Figure 4. Ubiquitylation of Rpb1 does not affect its sumoylation.

Rpb1 was immunoprecipitated from the unirradiated (control, BJ5465) and UV irradiated isogenic wild type [BJ5465 (lane 2) and Y452 (lane 4)], elc1 (CR105) and def1 (SL128) cells and cells expressing wild type [CX84 (lane 6)], K330R (CR191) or K695R (CR192) mutant Rpb1 using antibody 8WG16 and probed with anti-SUMO and 8WG16 antibodies.

Figure 5. UV-induced sumoylation in wild type and NER-deficient cells.

Log phase cells were irradiated with UV and incubated in a rich medium at 30°C. Rpb1 was immunoprecipitated from the cells at different times of the post-UV incubation using antibody 8WG16 and probed with anti-SUMO and 8WG16 antibodies. (A) UV-induced Rpb1 sumoylation in wild type (BJ5465), rad7 (GGR-deficient) (SL212), rad26 rpb9 (TCR-deficient) (SL81), rad7 rad26 rpb9 (GGR- and TCR-deficient) (SL244) and rad14 (GGR- and TCR-deficient) (CR14) cells. As Rpb1 was gradually degraded during the post-UV incubation in RPB9 ⁺ (WT, rad7 and rad14) cells , the loadings of samples from these cells at the different time points were adjusted to approximately the same level of Rpb1 remaining. (B) UV-induced Rpb1 sumoylation in rad7 rpb9 (SL221), rad7 rad26 rpb9 (SL244) and rad7 rad26 rpb9 spt4 (SL243) cells.
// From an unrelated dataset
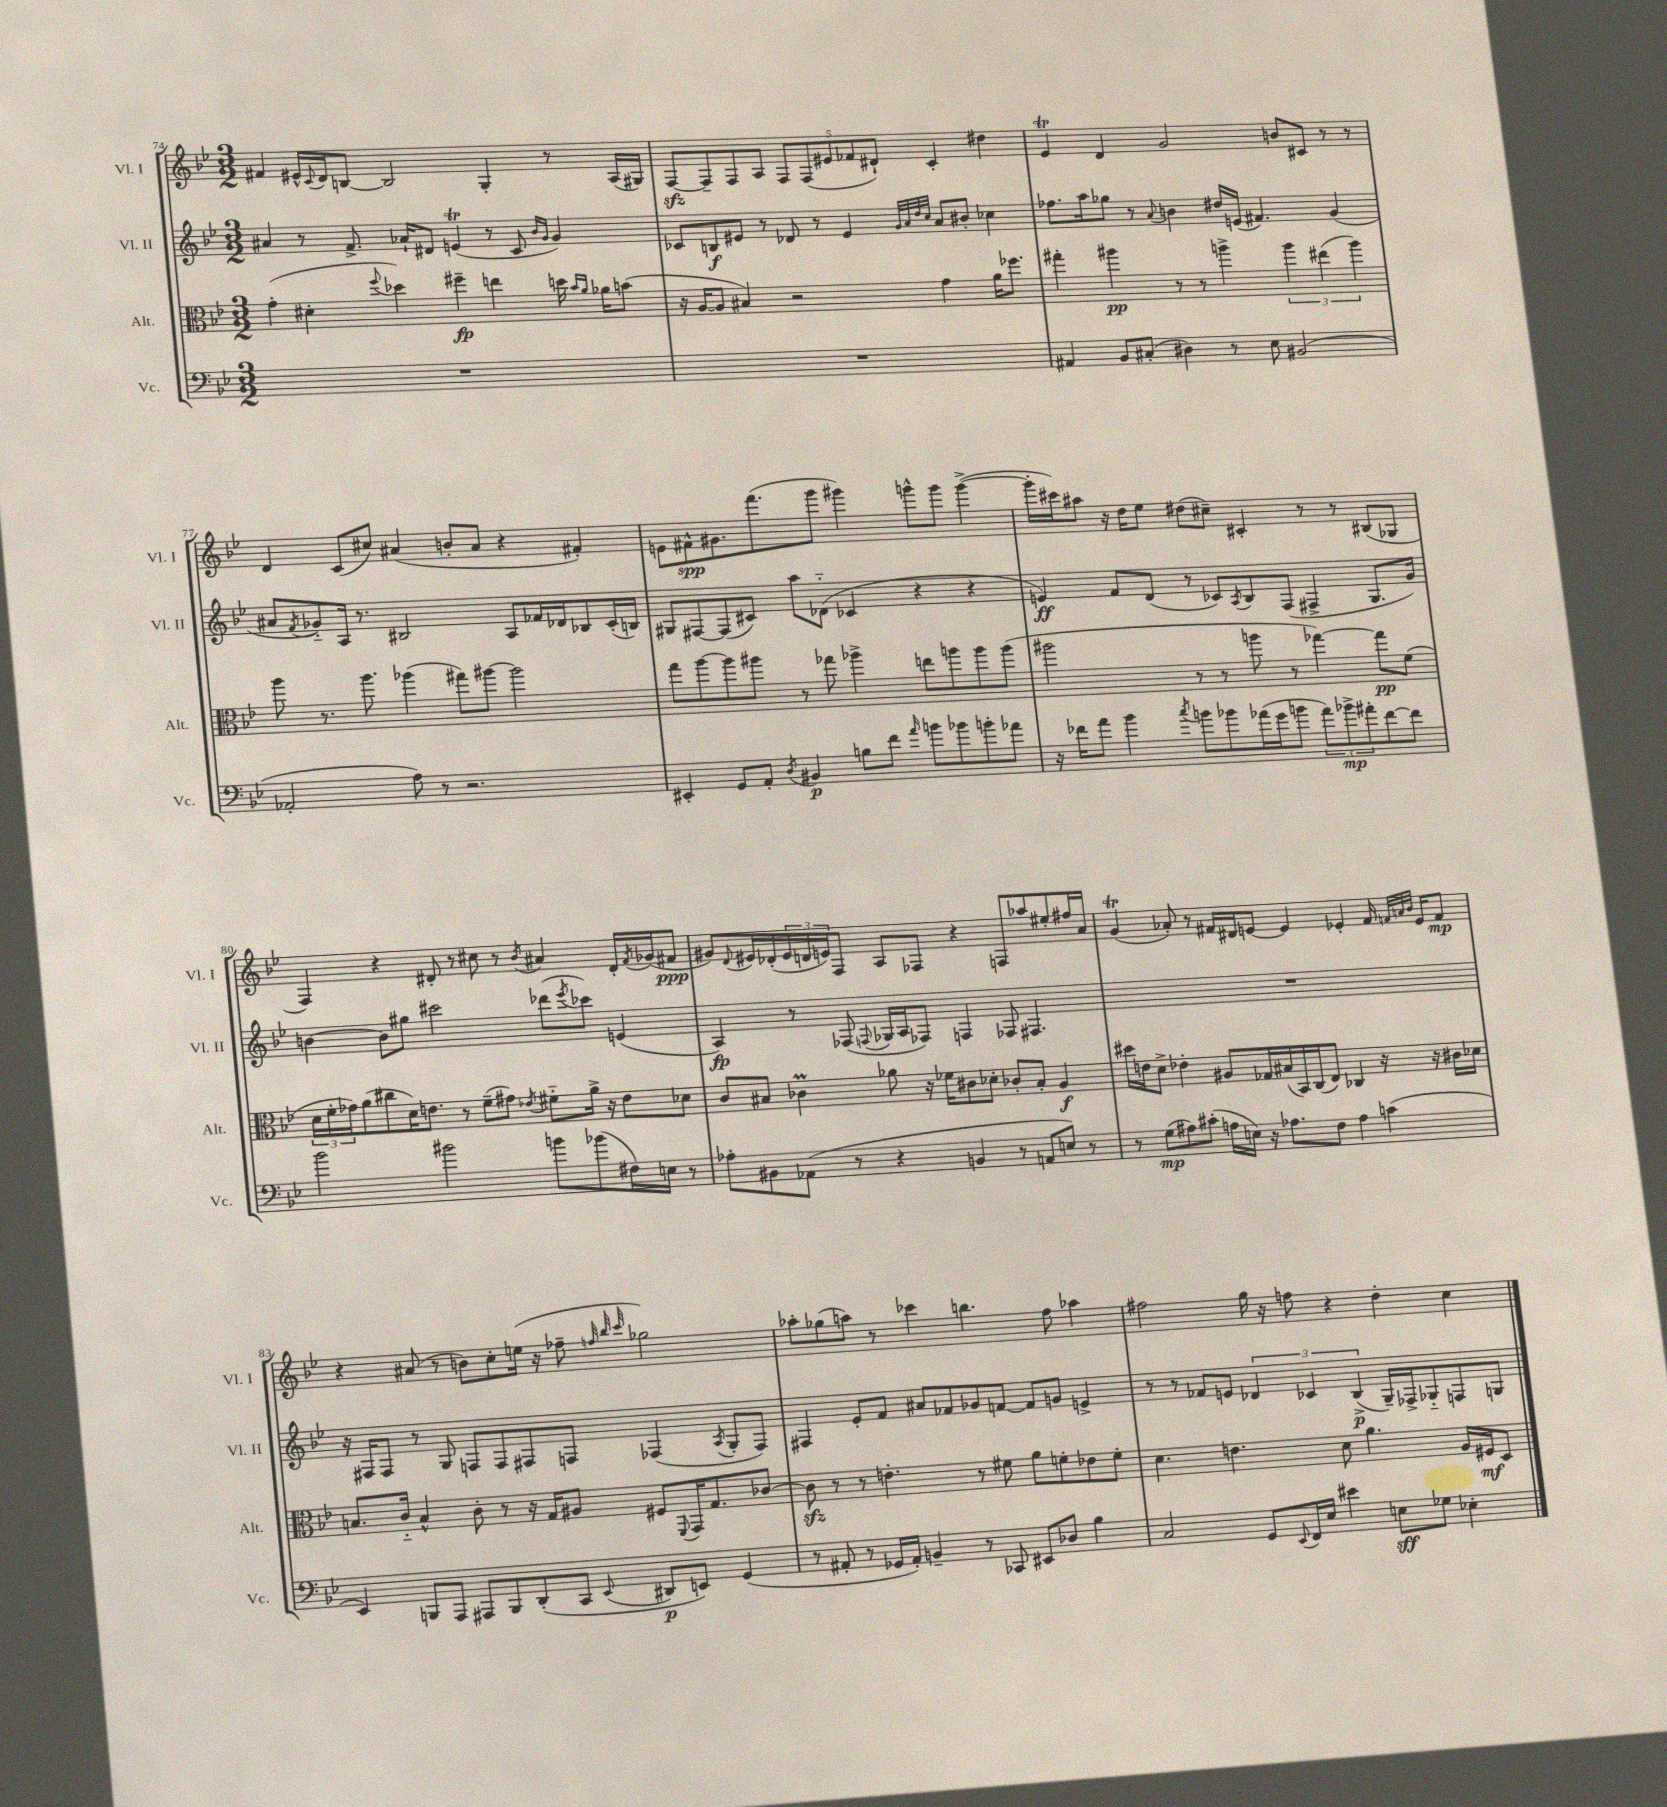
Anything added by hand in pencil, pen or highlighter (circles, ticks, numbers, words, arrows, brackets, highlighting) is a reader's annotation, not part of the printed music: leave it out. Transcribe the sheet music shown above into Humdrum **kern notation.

Figure 6. Abolishment of Rpb1 sumoylation at K1487 does not affect overall TCR or Rad26-independent TCR.

(A) DNA sequencing gels showing repair of UV-induced cyclobutane pyrimidine dimers (CPDs) in the transcribed strand of the RPB2 gene in rad16 cells expressing wild type (CX85) or K1487R mutant (CX87) Rpb1. (B) DNA sequencing gels showing repair of CPDs in the transcribed strand of the RPB2 gene in rad16 rad26 cells expressing wild type (CX112) or K1487R mutant (CX113) Rpb1. Lanes U are unirradiated controls. Other lanes are samples from cells incubated for different times (min) following UV irradiation. The arrow on the left of the gels indicates the transcription start site of RPB2.

Figure 7. Effects of Rpb1 sumoylation at K1487 on UV-induced Rad53 phosphorylation.
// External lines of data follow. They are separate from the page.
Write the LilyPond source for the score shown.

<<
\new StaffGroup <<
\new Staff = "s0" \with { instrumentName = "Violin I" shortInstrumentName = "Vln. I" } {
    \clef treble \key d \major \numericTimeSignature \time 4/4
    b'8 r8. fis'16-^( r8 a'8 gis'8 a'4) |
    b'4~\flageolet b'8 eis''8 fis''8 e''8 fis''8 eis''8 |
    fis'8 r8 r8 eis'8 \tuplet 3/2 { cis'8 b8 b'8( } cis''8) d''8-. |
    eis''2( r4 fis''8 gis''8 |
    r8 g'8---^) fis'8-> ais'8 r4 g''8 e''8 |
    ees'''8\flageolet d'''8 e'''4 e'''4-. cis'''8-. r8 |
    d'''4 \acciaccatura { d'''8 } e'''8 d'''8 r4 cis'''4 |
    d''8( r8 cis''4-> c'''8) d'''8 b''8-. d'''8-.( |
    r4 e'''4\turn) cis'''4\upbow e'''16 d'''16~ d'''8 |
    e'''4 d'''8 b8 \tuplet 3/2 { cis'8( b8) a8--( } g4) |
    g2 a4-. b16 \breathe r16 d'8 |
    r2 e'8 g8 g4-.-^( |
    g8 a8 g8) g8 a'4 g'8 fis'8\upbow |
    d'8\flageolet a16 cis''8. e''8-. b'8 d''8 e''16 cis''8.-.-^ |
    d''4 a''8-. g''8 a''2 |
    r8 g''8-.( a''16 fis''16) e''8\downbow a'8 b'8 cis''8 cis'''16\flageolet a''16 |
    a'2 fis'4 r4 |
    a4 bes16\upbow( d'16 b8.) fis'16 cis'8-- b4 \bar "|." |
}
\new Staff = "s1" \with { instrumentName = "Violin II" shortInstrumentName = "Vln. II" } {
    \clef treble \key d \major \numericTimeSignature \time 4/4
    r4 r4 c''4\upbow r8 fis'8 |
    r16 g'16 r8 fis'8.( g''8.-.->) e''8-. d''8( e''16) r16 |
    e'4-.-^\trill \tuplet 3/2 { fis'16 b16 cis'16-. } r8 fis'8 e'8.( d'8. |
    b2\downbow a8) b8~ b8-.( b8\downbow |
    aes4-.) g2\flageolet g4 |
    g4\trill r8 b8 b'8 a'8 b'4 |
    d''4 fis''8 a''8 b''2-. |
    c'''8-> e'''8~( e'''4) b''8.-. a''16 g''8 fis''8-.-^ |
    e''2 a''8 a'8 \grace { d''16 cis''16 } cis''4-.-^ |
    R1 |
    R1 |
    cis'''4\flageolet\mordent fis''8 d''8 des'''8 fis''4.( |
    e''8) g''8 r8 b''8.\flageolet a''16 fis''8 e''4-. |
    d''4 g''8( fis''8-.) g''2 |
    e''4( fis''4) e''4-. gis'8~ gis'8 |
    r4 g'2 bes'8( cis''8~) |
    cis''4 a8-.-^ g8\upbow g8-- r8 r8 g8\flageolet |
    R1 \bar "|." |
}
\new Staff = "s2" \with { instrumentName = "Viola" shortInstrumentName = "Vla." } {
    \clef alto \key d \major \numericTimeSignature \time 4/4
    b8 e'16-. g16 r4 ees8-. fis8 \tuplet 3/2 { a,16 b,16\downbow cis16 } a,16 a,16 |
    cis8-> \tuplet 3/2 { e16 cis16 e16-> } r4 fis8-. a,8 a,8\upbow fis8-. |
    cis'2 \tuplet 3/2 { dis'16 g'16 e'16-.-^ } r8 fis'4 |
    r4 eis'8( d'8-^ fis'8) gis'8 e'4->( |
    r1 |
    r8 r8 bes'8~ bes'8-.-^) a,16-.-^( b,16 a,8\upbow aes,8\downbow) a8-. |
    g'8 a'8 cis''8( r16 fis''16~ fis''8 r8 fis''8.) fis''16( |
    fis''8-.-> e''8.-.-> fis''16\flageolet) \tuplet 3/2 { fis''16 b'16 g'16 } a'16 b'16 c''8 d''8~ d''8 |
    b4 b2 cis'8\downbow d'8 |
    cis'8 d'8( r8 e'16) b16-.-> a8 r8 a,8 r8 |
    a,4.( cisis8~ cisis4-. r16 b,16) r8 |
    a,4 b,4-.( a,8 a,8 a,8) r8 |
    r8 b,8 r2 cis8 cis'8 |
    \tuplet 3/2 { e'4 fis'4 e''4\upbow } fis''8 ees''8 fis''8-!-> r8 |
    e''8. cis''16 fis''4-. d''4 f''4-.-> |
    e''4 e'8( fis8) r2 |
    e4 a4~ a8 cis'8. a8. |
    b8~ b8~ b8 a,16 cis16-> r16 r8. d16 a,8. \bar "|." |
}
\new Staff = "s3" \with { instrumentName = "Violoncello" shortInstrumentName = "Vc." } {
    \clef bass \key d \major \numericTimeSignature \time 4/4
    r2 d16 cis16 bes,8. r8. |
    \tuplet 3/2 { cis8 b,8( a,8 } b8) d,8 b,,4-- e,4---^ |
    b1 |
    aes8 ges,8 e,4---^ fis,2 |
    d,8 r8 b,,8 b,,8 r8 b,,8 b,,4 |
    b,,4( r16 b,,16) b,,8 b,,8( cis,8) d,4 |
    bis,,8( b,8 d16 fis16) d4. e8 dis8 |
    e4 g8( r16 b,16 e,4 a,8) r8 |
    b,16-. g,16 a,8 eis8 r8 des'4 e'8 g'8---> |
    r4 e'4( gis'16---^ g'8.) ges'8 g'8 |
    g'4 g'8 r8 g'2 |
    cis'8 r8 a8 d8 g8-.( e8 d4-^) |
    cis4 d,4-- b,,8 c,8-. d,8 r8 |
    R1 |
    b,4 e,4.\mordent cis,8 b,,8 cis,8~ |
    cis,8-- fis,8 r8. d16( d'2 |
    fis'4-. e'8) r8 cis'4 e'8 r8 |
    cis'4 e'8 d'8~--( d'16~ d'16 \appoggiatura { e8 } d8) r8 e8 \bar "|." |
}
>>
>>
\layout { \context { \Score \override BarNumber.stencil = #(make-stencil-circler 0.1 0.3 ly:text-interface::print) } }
(A–C) UV-induced Rad53 phosphorylation in log phase wild type (for NER genes) cells expressing wild type (CX84) or K1487R mutant (CX79) Rpb1. (D–F) UV-induced Rad53 phosphorylation in log phase rad16 cells expressing wild type (CX85) or K1487R mutant (CX87) Rpb1. (G–I) UV-induced Rad53 phosphorylation in log phase rad16 rad26 cells expressing wild type (CX112) or K1487R mutant (CX113) Rpb1. The cells were irradiated with UV and incubated in a rich medium at 30°C. Whole cell extracts were prepared from the cells at different times of the post-UV incubation. Rad53 in the whole cell extracts was probed with an anti-Rad53 antibody on Western blots. p and u on the left of the blots indicate bands of phosphorylated and unphosphorylated Rad53, respectively. Plots C, F and I show ratios of phosphorylated Rad53 (Rad53p) to unphosphorylated Rad53 (Rad53u) in the wild type, rad16 and rad16 rad26 cells, respectively. Error bars represents standard deviations.